The task - The response should repeat word for word every line below from the one with "width:21px;height:21px;border-radius:5px;background:#f0761e;" to the one with "-114,7 +114,7 @@", inclusive, and nothing else; leave pictures out.

Input data -
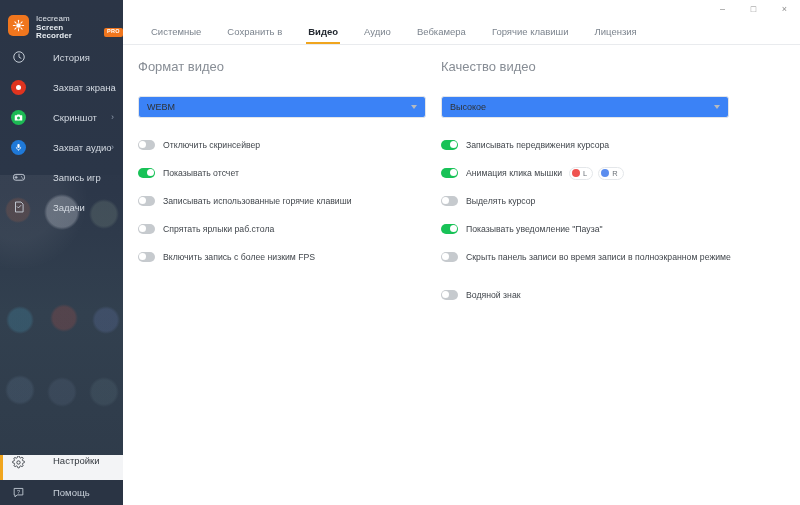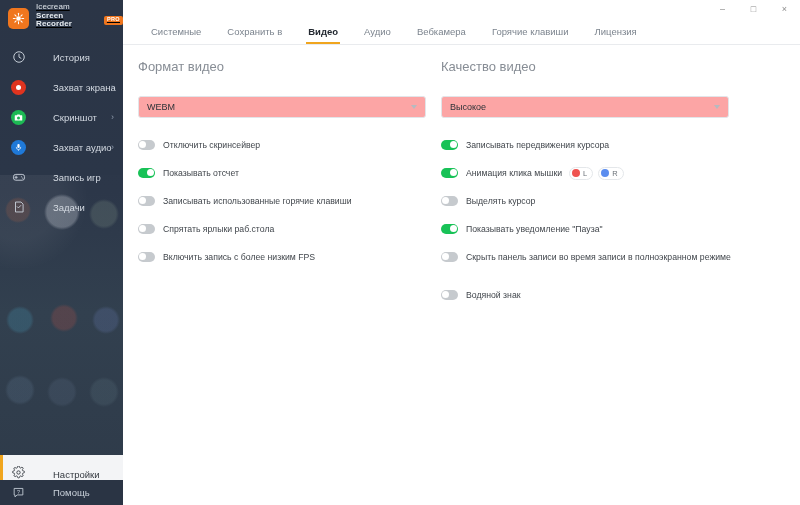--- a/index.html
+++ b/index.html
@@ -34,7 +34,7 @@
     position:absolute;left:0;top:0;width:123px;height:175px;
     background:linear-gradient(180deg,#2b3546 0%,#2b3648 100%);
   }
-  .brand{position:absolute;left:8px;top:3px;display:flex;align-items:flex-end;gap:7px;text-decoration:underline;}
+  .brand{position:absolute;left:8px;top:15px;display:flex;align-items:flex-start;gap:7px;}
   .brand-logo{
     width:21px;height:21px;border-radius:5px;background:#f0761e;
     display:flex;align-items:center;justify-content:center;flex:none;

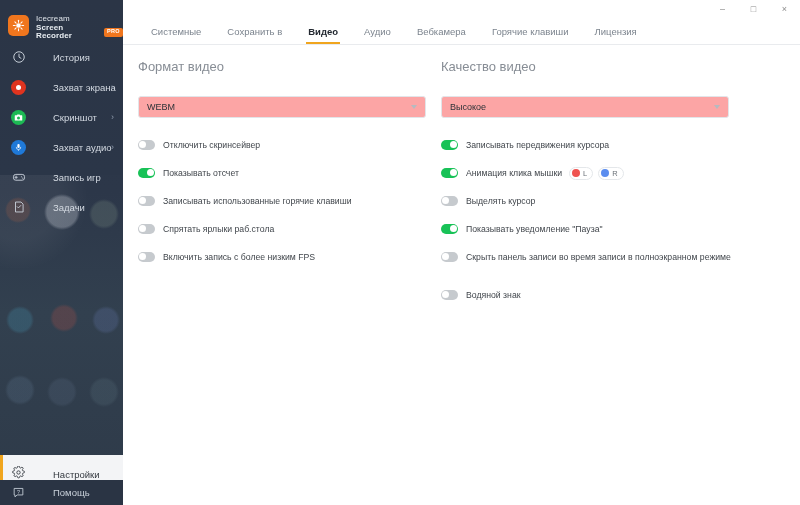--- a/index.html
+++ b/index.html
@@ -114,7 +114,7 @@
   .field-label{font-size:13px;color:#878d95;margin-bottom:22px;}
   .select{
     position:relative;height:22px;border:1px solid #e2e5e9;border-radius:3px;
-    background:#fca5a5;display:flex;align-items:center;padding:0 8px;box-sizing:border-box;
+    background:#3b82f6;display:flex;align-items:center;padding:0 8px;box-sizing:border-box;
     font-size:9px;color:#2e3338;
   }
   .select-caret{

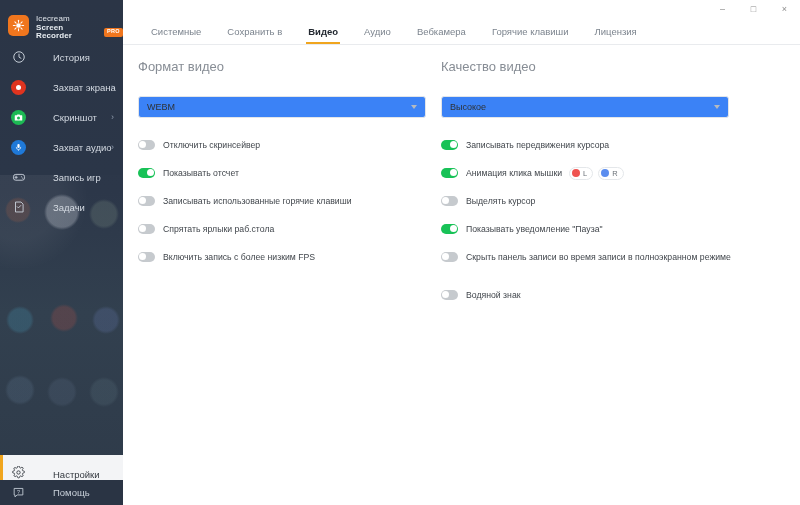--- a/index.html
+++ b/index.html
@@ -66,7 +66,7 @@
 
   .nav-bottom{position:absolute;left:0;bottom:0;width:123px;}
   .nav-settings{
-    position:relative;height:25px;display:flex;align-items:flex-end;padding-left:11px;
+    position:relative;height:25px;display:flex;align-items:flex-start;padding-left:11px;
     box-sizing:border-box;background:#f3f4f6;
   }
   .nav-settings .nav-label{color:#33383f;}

...

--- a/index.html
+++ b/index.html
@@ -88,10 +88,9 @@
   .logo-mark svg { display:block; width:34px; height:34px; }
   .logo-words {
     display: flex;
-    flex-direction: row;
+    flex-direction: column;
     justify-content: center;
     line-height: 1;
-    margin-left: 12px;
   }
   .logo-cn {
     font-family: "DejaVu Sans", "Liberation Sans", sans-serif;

Written response -
     width:21px;height:21px;border-radius:5px;background:#f0761e;
     display:flex;align-items:center;justify-content:center;flex:none;

--- a/index.html
+++ b/index.html
@@ -114,7 +114,7 @@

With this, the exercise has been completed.